A particle sliding down a cycloid under gravity, considering friction to be non-existent will take the same time to reach the lowest point regardless of its starting point on the curve.

Cycloid?

A cycloid is the curve traced by a point on the rim of a rolling circle.

Consider the radius of this circle to be r.

From the diagram, we can clearly see that:

$$x=r(\theta -\sin \theta )$$ $$y=r(1-\cos \theta )$$

From which we get:

$$\frac{dx}{d\theta }=r(1-cos\theta )$$ $$\frac{dy}{d\theta }=r\sin \theta$$

For any curve:

$$ds=\sqrt{(dx{)}^2+(dy{)}^2}$$ $$ds=\sqrt{(\frac{dx}{d\theta }{)}^2+(\frac{dy}{d\theta }{)}^2}d\theta$$ $$ds=r\sqrt{(1-cos\theta {)}^2+{\sin }^2\theta }d\theta$$ $$ds=r\sqrt{2(1-\cos \theta )}d\theta$$

We know that:

$$dt=\frac{ds}{v}$$

From energy conservation, $v=\sqrt{2g(y-y_0)}$

$$dt=r\sqrt{\frac{1-\cos \theta }{g(y-y_0)}}d\theta$$

Substituting $y=r(1-\cos \theta )$ and $y_0=r(1-\cos {\theta }_0)$

$$dt=r\sqrt{\frac{1-\cos \theta }{gr(\cos {\theta }_0-\cos \theta )}}d\theta$$ $$dt=\sqrt{\frac{r}{g}}\sqrt{\frac{1-\cos \theta }{\cos {\theta }_0-\cos \theta }}d\theta$$

It is very important to note here that in this problem, we consider the cycloid to be inverted. Therefore, we interpret y as the depth BELOW the starting point and not the height above the ground.

In other words, we treat y = 0 as the top of the curve and y = 2r as the bottom. Therefore, $\theta =\pi$ for the bottom. It is not 0.

So when we integrate to get the time of descent we take the upper limit to be $\pi$ and the lower limit to be ${\theta }_0$ which is arbitrary.

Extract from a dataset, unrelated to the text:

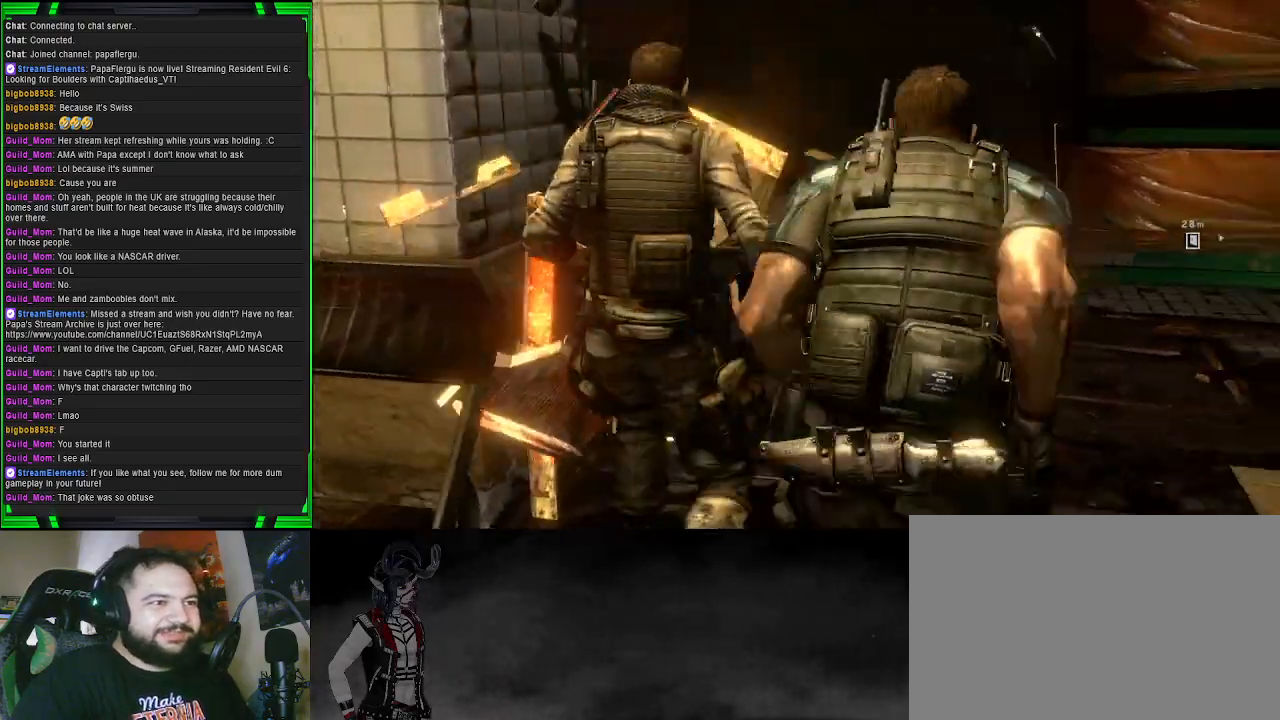
{"buttons": ["SQUARE"], "left_stick": "up-left", "right_stick": "center", "events": [[183, "left_stick", "center"], [217, "right_stick", "center"], [283, "left_stick", "up-left"], [433, "SQUARE", "down"]]}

$$T=\sqrt{\frac{r}{g}}{\int }_{{\theta }_0}^{\pi }\sqrt{\frac{1-\cos \theta }{\cos {\theta }_0-\cos \theta }}d\theta$$ $$T=\sqrt{\frac{r}{g}}{\int }_{{\theta }_0}^{\pi }\sqrt{\frac{2{\sin }^2\frac{\theta }{2}}{2({\cos }^2\frac{{\theta }_0}{2}-{\cos }^2\frac{\theta }{2})}}d\theta$$ $$T=\sqrt{\frac{r}{g}}{\int }_{{\theta }_0}^{\pi }\frac{\sin \frac{\theta }{2}}{\sqrt{{\cos }^2\frac{{\theta }_0}{2}-{\cos }^2\frac{\theta }{2}}}d\theta$$ $$T=\sqrt{\frac{r}{g}}{\int }_{{\theta }_0}^{\pi }\frac{\frac{\sin \frac{\theta }{2}}{\cos \frac{{\theta }_0}{2}}}{\sqrt{1-(\frac{\cos \frac{\theta }{2}}{\cos \frac{{\theta }_0}{2}}}{)}^2}d\theta$$

Let $u=\frac{\cos \frac{\theta }{2}}{\cos \frac{{\theta }_0}{2}}$ and $du=\frac{-\sin \frac{\theta }{2}}{2\cos \frac{{\theta }_0}{2}}d\theta$ Replacing $d\theta$ with $du$ and substituting $u$ in the equation, we get:

$$T=2\sqrt{\frac{r}{g}}{\int }_{{\theta }_0}^{\pi }\frac{-1}{\sqrt{1-u^2}}du$$ $$T=2\sqrt{\frac{r}{g}}[\arccos (u){]}_{{\theta }_0}^{\pi }$$ $$T=2\sqrt{\frac{r}{g}}[\arccos (\frac{\cos \frac{\theta }{2}}{\cos \frac{{\theta }_0}{2}}){]}_{{\theta }_0}^{\pi }$$ $$T=2\sqrt{\frac{r}{g}}(\arccos (0)-\arccos (1))$$ $$T=\pi \sqrt{\frac{r}{g}}$$

Therefore, we can see that the time of descent is not dependent on the initial angle ${\theta }_0$.

This property, that all particles reach the bottom simultaneously regardless of their starting point is known as isochronism and it’s what makes the cycloid the solution to the Tautochrone problem.